Our first work is Deep Dynamic Graph Partitioning (DDGP), a two pronged iterative pipeline for segmenting and training experts over large graph structures. Motivations for DDGP stem from lack of work addressing spatial concept drift within large graphs, which is detrimental for single graph model learning. DDGP employs expert feedback in-the-loop to iteratively divide a graph into sub-graphs, with the objective of maximizing the collective performance over all experts.
Our second work is the Indexed Router, a framework for low latency indexing and search across large expert ensembles. The Indexed Router was designed for systems that require low latency of model updates and high queries per second (QPS) throughput. These requirements are not satisfied by the present capacity scaling algorithms, which have linear time complexities for update and inference. The Indexed Router eliminates catastrophic forgetting, even when learning under temporal concept drift, by persisting all models to storage and providing a routing logic for selection of relevant historical experts during inference.

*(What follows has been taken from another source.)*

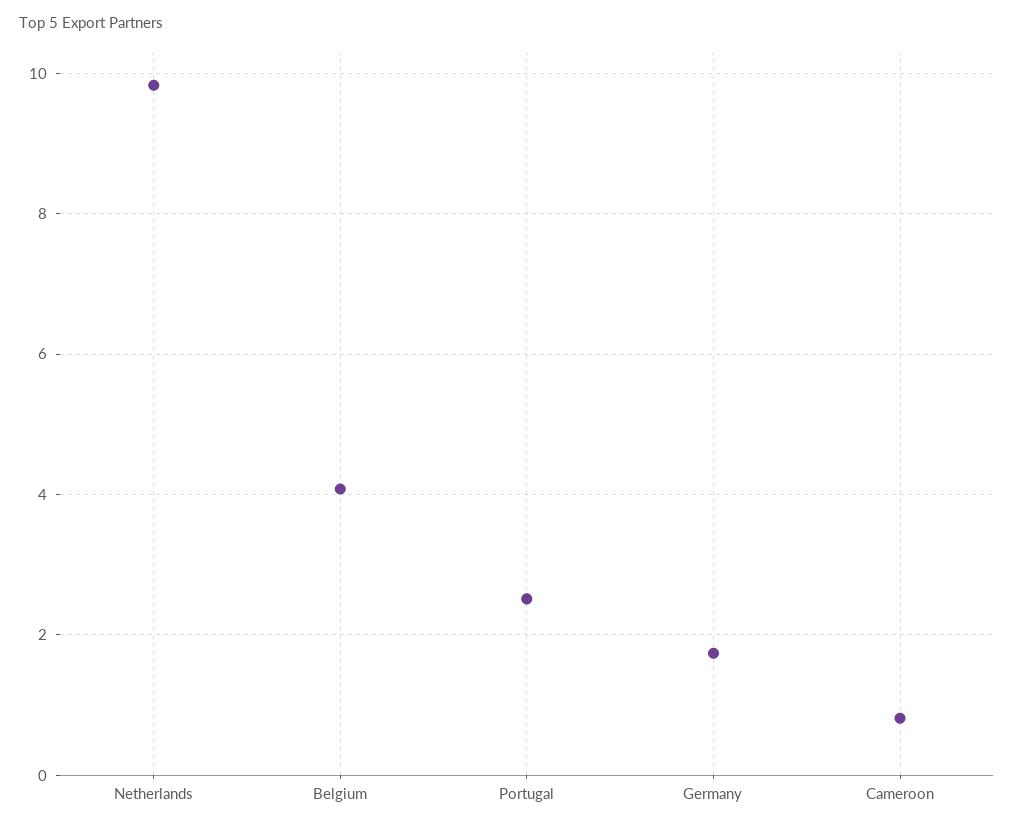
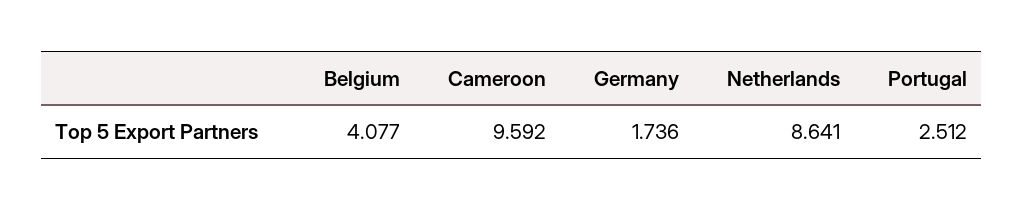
Netherlands: 9.8 -> 8.641
Cameroon: 0.8 -> 9.592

Finally, in spite of its merits, applications of capacity scaled MoE models for continual learning are almost non-existent, with single model training frameworks such as Avalanche and Mammoth taking the lead in terms of popularity and adoption in the industry. In addition, we observed multiple data science pipelines at Grab which are unable to transition towards continual learning due to the steep engineering cost involved. Motivated by this, we propose the AdaptiveStream} model building library. The library is an extension of the Indexed Router framework and is primarily written in Python and Tensorflow, with the goal to enable machine learning practitioners to harness the potential of capacity scaled MoE models and ensuring a seamless transition towards continual learning workloads. The code base for AdaptiveStream has been made open sourced for any future improvements to the framework.